A clear demonstration of the government’s use of language and silence with respect to asylum seeker boats was provided by Prime Minister Abbott to Channel 10’s Wake Up program. In rationalising the government’s new approach to the flow of information, the Prime Minister employed the language of war, declaring that ‘if we were at war we wouldn’t be giving out information that is of use to the enemy just because we might have an idle curiosity about it ourselves.’ He invoked the characterisation of asylum seekers as the deviant ‘other’, stating ‘let’s remember that everyone in these centres is there because he or she has come illegally to Australia by boat. They have done something that they must have known was wrong.’ In a further manifestation of disregard for the circumstances of asylum seekers, the government has introduced a Bill which seeks to repeal the complementary protection provisions in the Migration Act 1958 (Cth). These provisions extend the criteria for the grant of a protection visa beyond the narrow formulation set out in the Refugee Convention in order to give effect to Australia’s obligations under core human rights treaties, including the International Covenant on Civil and Political Rights and the Convention on the Rights of the Child.

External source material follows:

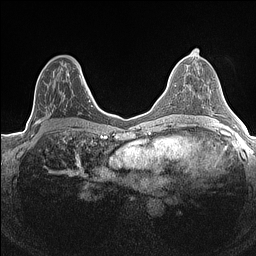
Breast MRI (dynamic contrast-enhanced), one axial slice. Dynamic contrast-enhanced series, time point 2 of 7 at this slice position (early post-contrast). 1.5 T. TE 1.4 ms, TR 5 ms. 0.9 mm slice thickness. 256 × 256 image matrix, field of view 300 × 300 mm. Female patient.
Annotated regions visible in this slice (semi-automatically segmented with operator editing):
- enhancing-tissue mask used for the functional tumour volume (all voxels passing the contrast-enhancement thresholds inside the analysis volume; usually the tumour): bounding box (x1, y1, x2, y2) in pixels: (34, 69, 84, 133)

For those processed offshore in Nauru and Manus Island, the protections in these instruments have been routinely denied. Asylum seekers detained in these regional processing countries continue to languish in appalling conditions, existing in situations of hopelessness and engaging in acts of desperation. The extent to which they are excluded from the rule of law has been illuminated by recent events in Nauru. Following the sacking and deportation (reportedly through use of force) of Nauru’s sole Magistrate Peter Law, Nauru’s Chief Justice Geoffrey Eames was denied entry into the country. The precarious state of the Nauruan justice system raises deep concerns about the treatment and processing of asylum seeker claims and highlights the absurdity of outsourcing Australia’s protection obligations.
TANIA PENOVIC teaches law at Monash University.